[Stored data — start]

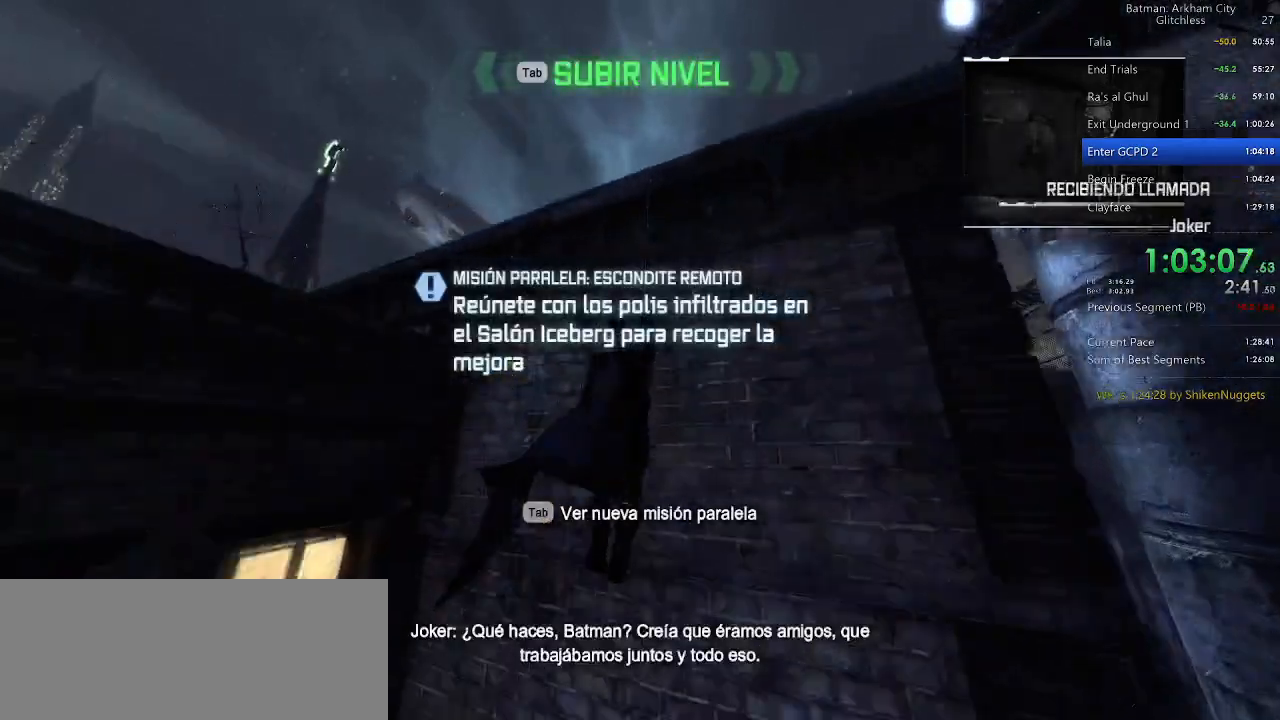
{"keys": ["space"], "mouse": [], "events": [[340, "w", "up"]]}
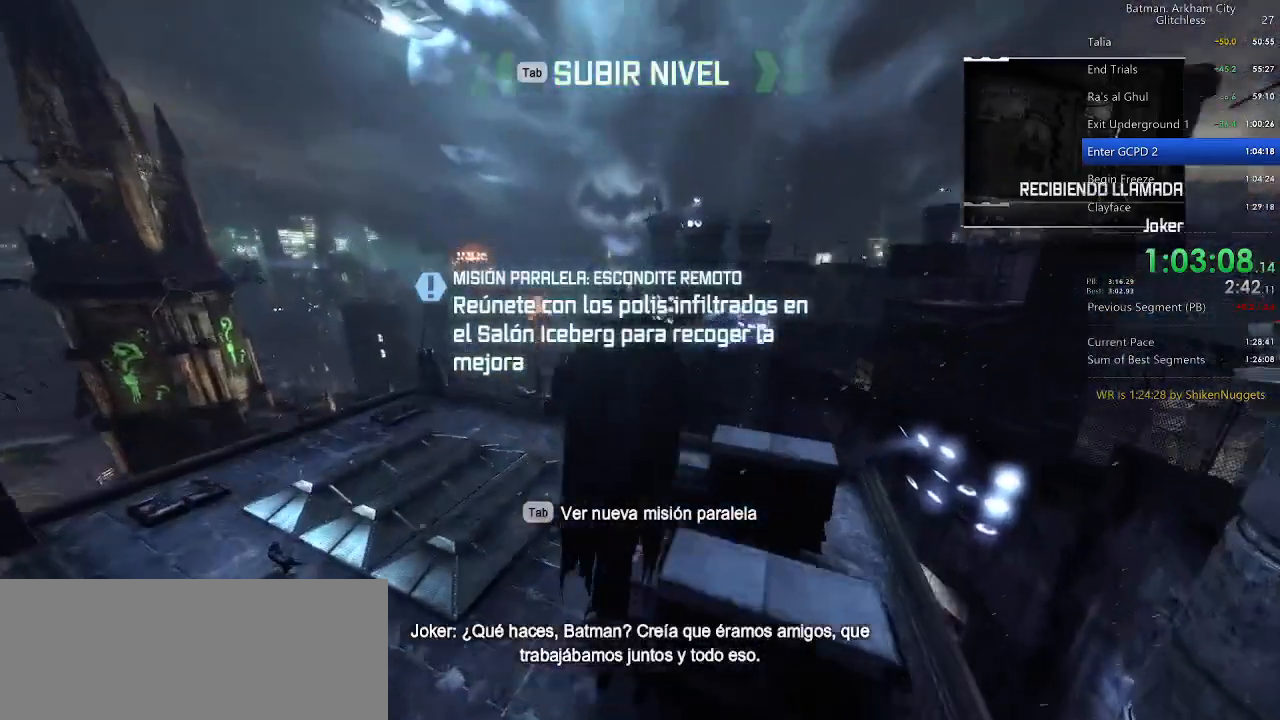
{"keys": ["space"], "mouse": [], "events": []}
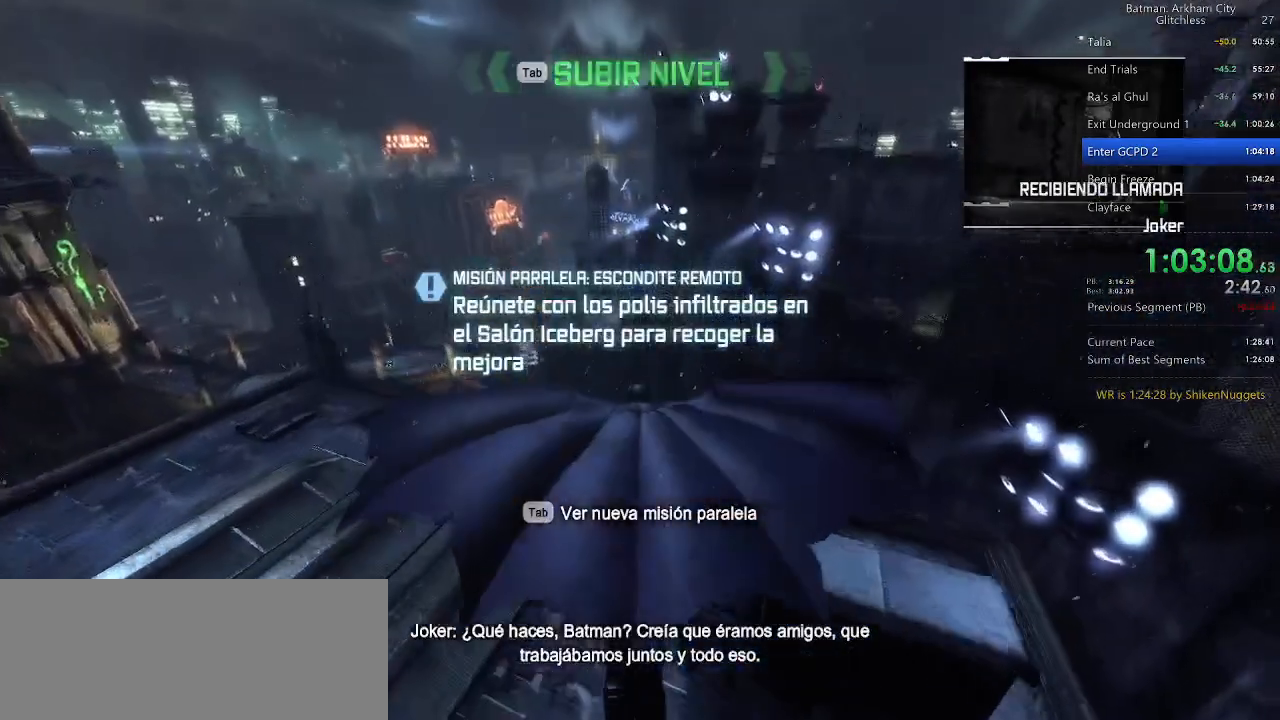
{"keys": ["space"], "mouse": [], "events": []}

[Stored data — finish]

What to do
Please set down every line of the data above precisely, dropping the images.

Reply to the exercise
{"keys": ["space"], "mouse": [], "events": [[340, "w", "up"]]}
{"keys": ["space"], "mouse": [], "events": []}
{"keys": ["space"], "mouse": [], "events": []}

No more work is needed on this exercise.